The election had originally been scheduled for 17 June 2012, but President Macky Sall announced a change of date after saying there was not enough time to prepare for it and that he had consulted the opposition Senegalese Democratic Party (PDS) on the move.

==Results==
As a result of the new law on equal representation on party lists, 64 women were elected to the Assembly.
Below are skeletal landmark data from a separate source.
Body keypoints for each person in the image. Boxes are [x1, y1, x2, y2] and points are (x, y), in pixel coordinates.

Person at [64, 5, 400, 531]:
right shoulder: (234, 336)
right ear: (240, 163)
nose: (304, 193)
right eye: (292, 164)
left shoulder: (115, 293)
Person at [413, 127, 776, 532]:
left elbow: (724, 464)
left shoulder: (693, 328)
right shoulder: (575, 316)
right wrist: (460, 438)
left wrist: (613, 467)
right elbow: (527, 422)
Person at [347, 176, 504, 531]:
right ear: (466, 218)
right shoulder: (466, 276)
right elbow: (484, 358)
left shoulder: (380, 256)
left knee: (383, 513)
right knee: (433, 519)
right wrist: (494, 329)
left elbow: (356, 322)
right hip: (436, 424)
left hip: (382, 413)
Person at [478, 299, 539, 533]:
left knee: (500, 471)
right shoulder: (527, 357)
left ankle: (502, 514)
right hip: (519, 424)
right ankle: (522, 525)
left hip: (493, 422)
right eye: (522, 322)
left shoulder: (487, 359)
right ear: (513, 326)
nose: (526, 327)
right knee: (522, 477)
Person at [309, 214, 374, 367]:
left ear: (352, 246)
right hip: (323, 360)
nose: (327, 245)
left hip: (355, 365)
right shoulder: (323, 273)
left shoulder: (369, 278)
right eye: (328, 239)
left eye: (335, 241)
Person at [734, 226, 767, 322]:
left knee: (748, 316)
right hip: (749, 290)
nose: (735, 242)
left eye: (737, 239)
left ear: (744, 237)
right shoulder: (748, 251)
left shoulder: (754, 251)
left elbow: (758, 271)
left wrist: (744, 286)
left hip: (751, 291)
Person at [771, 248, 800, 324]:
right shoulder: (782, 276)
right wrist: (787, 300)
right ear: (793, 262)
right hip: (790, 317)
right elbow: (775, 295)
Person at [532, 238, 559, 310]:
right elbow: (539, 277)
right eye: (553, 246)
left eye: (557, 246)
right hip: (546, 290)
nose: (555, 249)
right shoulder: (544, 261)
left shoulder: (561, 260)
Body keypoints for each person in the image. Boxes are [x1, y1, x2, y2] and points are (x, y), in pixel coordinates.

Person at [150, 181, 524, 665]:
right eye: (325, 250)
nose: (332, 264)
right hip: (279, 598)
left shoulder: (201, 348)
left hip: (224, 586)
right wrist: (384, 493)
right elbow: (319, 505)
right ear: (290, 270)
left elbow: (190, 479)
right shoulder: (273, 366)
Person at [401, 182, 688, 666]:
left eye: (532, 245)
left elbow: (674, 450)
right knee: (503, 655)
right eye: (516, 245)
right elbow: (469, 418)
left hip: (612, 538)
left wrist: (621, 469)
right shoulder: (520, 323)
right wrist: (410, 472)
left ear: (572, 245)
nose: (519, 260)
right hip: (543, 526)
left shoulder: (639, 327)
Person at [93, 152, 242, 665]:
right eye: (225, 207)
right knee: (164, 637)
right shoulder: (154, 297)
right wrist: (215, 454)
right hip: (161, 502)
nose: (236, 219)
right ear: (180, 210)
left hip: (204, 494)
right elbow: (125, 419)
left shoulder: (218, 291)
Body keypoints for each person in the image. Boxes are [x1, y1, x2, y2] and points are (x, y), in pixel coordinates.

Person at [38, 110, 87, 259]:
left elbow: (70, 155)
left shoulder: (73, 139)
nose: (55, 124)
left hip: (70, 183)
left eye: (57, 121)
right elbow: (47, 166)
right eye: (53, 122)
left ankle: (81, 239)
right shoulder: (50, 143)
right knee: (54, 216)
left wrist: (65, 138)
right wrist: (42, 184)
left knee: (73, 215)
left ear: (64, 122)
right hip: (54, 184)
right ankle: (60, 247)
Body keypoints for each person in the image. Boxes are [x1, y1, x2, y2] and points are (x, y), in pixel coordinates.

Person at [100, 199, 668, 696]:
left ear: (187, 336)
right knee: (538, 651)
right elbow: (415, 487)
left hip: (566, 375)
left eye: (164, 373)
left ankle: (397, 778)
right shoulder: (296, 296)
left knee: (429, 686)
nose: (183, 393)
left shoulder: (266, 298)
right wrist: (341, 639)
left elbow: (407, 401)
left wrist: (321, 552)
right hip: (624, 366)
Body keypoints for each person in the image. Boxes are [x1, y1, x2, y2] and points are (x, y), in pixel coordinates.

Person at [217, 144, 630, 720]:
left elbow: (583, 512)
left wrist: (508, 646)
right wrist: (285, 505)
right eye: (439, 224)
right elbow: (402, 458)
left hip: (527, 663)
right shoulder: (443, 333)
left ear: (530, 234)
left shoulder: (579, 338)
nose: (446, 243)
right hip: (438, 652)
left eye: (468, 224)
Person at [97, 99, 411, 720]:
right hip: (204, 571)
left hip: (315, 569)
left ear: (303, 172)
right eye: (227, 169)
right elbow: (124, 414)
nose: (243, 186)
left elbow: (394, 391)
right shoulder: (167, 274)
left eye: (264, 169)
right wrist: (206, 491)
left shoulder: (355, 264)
The United in Hope coalition included the Alliance for the Republic.

| Party |  | Votes | % | Seats |  |  |  |  |
| National | Departmental | Total |
|  | United in Hope | 1,040,899 | 53.06 | 32 | 87 | 119 |
|  | Senegalese Democratic Party | 298,846 | 15.23 | 9 | 3 | 12 |
|  | Bokk Gis Gis | 143,180 | 7.30 | 4 | 0 | 4 |
|  | Citizen Movement for National Reform/Bes Du Ñakk | 113,321 | 5.78 | 4 | 0 | 4 |
|  | Republican Movement for Socialism and Democracy | 70,655 | 3.60 | 2 | 0 | 2 |
|  | Party for Truth and Development | 48,553 | 2.47 | 2 | 0 | 2 |
|  | Union for Democratic Renewal | 21,964 | 1.12 | 1 | 0 | 1 |
|  | Senegalese Patriotic Movement/Faxas | 21,868 | 1.11 | 1 | 0 | 1 |
|  | Patriotic Convergence for Justice and Equity | 20,762 | 1.06 | 1 | 0 | 1 |
|  | Party for the Emergence of Citizens/Tekki | 20,671 | 1.05 | 1 | 0 | 1 |
|  | Deggo Souxali Transport ak Commerce | 18,859 | 0.96 | 1 | 0 | 1 |
|  | Leeral Coalition | 17,791 | 0.91 | 1 | 0 | 1 |
|  | And-Jëf/African Party for Democracy and Socialism | 15,889 | 0.81 | 1 | 0 | 1 |
|  | Democratic Alliance | 14,841 | 0.76 | 0 | 0 | 0 |
|  | And Taxawal Askan Wi Coalition | 12,922 | 0.66 | 0 | 0 | 0 |
|  | Wallu Askan Senegal Coalition | 12,044 | 0.61 | 0 | 0 | 0 |
|  | Rally of the Ecologists of Senegal | 11,783 | 0.60 | 0 | 0 | 0 |
|  | Salam Coalition | 10,855 | 0.55 | 0 | 0 | 0 |
|  | Authentic Socialist Party | 9,577 | 0.49 | 0 | 0 | 0 |
|  | Lii Dal Na Xel coalition | 9,216 | 0.47 | 0 | 0 | 0 |
|  | Taxawu Askan Wi Party | 8,107 | 0.41 | 0 | 0 | 0 |
|  | Synergy for Progress and Democracy | 7,326 | 0.37 | 0 | 0 | 0 |
|  | Allied Coalition of the People | 6,717 | 0.34 | 0 | 0 | 0 |
|  | Citizen Democracy | 5,130 | 0.26 | 0 | 0 | 0 |
| Total |  | 1,961,776 | 100.00 | 60 | 90 | 150 |
| Valid votes |  | 1,961,776 | 99.64 |  |  |  |
| Invalid/blank votes |  | 7,076 | 0.36 |  |  |  |
| Total votes |  | 1,968,852 | 100.00 |  |  |  |
| Registered voters/turnout |  | 5,368,783 | 36.67 |  |  |  |
Source: Direction Générale des Élections

==Aftermath==
The pro-Sall United in Hope coalition won an overwhelming majority of seats in the National Assembly, 119 out of 150, while the PDS saw its share of seats plummet to only 12. The remaining 19 seats were distributed amongst an assortment of small parties. On 30 July 2012, one of Sall's most prominent allies, Moustapha Niasse, was elected as President of the National Assembly; he defeated a PDS deputy, Oumar Sarr. Niasse received 126 votes against 17 votes for Sarr; there were three blank votes. Eight vice-presidents were elected, including Awa Guèye as First Vice-President and Moustapha Cissé Lô as Second Vice-President. None of the vice-president posts went to a deputy from the opposition, leading it to complain that the majority had excluded it and ignored parliamentary tradition. While the opposition Liberals and Democrats Parliamentary Group was too few in number to guarantee it one of the posts, the opposition nevertheless felt that it should have been given a post for reasons of tradition and "dignity".